_PROBLEM TO WORK ON_.
Pull out each line in the entries below that contains the string "http", and copy those lines in their original order.

+-------+

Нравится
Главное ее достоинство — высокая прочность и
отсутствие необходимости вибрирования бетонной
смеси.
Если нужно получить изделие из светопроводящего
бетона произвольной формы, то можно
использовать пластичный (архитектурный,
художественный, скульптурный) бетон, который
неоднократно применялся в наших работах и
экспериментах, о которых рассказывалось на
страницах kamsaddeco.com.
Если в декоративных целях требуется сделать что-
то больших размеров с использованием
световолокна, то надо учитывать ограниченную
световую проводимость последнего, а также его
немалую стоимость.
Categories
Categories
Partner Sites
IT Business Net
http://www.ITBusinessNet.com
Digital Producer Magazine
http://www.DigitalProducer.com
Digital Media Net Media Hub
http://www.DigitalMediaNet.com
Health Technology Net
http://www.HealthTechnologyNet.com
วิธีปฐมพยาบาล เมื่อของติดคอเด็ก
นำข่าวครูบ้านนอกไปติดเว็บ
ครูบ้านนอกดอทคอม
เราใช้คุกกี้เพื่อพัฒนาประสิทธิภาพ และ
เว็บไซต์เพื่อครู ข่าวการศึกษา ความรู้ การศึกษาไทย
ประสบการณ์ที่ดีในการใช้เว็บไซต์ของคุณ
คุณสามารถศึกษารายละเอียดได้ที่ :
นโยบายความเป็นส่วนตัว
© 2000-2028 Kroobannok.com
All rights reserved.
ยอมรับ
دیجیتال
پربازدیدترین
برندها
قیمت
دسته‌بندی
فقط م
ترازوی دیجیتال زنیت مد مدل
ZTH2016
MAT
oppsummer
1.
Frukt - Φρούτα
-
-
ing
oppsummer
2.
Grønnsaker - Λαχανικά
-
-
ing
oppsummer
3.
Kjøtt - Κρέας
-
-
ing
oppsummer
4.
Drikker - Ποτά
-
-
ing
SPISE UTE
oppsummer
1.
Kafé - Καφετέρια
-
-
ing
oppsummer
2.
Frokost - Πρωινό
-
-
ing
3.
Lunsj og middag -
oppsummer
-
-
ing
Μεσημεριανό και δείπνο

+-------+

_ANSWER_.
http://www.ITBusinessNet.com
http://www.DigitalProducer.com
http://www.DigitalMediaNet.com
http://www.HealthTechnologyNet.com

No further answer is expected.